### Datos proporcionados
----------------------------------------

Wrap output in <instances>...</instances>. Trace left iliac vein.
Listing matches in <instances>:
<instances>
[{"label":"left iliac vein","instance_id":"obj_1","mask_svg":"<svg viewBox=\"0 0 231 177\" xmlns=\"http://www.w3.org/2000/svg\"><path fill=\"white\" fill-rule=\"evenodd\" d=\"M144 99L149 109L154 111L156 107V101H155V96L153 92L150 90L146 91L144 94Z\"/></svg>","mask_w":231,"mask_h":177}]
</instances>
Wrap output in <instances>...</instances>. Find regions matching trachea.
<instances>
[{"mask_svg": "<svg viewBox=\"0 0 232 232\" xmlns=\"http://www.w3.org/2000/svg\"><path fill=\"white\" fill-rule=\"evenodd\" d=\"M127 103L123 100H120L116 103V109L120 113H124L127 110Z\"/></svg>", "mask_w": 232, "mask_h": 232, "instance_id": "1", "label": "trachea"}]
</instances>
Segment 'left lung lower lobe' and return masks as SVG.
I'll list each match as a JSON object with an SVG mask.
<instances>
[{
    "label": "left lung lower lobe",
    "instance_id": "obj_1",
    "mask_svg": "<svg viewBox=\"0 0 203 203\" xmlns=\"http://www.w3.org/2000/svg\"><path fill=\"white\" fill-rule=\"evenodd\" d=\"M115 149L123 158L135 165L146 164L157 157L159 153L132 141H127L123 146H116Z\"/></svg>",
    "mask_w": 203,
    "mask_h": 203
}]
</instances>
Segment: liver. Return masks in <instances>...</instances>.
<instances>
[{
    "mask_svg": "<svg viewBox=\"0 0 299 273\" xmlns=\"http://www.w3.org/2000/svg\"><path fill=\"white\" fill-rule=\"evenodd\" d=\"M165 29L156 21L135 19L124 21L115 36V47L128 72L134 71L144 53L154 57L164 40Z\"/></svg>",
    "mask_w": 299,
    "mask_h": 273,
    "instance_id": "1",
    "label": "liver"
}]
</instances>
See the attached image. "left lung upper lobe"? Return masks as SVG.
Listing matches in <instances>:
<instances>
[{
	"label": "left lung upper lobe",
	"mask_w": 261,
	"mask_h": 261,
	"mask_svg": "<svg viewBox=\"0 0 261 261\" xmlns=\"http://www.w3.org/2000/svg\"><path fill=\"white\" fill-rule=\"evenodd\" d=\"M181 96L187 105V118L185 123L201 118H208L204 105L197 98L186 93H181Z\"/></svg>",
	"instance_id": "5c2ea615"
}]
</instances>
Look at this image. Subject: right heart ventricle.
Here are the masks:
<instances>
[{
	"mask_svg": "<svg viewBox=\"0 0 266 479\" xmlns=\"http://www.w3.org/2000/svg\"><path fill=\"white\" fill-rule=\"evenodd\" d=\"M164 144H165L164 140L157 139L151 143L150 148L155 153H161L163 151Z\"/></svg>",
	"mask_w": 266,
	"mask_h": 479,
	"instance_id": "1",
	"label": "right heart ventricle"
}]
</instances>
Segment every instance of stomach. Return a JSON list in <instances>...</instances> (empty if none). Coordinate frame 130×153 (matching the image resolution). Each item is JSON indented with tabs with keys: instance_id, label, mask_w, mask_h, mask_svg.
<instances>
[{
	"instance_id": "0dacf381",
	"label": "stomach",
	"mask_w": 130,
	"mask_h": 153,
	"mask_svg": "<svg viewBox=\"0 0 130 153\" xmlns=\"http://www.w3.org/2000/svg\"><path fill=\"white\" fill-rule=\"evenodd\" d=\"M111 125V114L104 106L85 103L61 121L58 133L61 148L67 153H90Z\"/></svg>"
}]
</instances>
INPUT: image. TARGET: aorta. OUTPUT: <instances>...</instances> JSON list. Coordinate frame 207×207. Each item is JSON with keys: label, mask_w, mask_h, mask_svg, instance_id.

----------------------------------------

Reescriba las filas desde la que contiene "Look at this" hasta la última fila, sustituyendo "aorta" por "spleen" y sin alterar nada más.

Look at this image. Subject: right heart ventricle.
Here are the masks:
<instances>
[{
	"mask_svg": "<svg viewBox=\"0 0 266 479\" xmlns=\"http://www.w3.org/2000/svg\"><path fill=\"white\" fill-rule=\"evenodd\" d=\"M164 144H165L164 140L157 139L151 143L150 148L155 153H161L163 151Z\"/></svg>",
	"mask_w": 266,
	"mask_h": 479,
	"instance_id": "1",
	"label": "right heart ventricle"
}]
</instances>
Segment every instance of stomach. Return a JSON list in <instances>...</instances> (empty if none). Coordinate frame 130×153 (matching the image resolution). Each item is JSON indented with tabs with keys: instance_id, label, mask_w, mask_h, mask_svg.
<instances>
[{
	"instance_id": "0dacf381",
	"label": "stomach",
	"mask_w": 130,
	"mask_h": 153,
	"mask_svg": "<svg viewBox=\"0 0 130 153\" xmlns=\"http://www.w3.org/2000/svg\"><path fill=\"white\" fill-rule=\"evenodd\" d=\"M111 125V114L104 106L85 103L61 121L58 133L61 148L67 153H90Z\"/></svg>"
}]
</instances>
INPUT: image. TARGET: spleen. OUTPUT: <instances>...</instances> JSON list. Coordinate frame 207×207. Each item is JSON with keys: label, mask_w, mask_h, mask_svg, instance_id.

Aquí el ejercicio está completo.